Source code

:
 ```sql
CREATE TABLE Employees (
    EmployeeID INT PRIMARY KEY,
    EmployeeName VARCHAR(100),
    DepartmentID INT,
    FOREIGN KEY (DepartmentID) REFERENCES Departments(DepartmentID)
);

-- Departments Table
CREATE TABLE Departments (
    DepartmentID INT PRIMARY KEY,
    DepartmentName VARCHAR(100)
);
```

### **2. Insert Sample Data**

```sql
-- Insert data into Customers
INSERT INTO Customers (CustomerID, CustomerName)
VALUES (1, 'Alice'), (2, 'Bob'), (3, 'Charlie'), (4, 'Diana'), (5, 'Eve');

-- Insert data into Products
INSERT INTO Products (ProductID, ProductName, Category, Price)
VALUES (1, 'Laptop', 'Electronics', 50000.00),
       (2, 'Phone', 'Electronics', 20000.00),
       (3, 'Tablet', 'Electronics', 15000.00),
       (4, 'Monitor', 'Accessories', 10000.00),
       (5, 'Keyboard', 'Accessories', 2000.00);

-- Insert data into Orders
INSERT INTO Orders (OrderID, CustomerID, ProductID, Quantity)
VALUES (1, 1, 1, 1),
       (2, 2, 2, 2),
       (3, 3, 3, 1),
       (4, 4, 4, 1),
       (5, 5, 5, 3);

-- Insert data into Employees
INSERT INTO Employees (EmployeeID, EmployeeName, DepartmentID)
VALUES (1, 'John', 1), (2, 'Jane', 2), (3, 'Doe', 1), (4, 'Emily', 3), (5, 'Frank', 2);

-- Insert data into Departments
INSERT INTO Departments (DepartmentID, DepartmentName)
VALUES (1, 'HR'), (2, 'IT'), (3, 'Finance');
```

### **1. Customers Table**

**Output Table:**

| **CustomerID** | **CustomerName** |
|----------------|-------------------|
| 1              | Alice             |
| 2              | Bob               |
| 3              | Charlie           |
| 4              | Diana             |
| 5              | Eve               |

* [ACTIVITY]:
Starting at the line that holds "### **1. Customers Table**", retype each line exactly through the end of the entries, both ends included.

* [EXPECTED ANSWER]:
### **1. Customers Table**

**Output Table:**

| **CustomerID** | **CustomerName** |
|----------------|-------------------|
| 1              | Alice             |
| 2              | Bob               |
| 3              | Charlie           |
| 4              | Diana             |
| 5              | Eve               |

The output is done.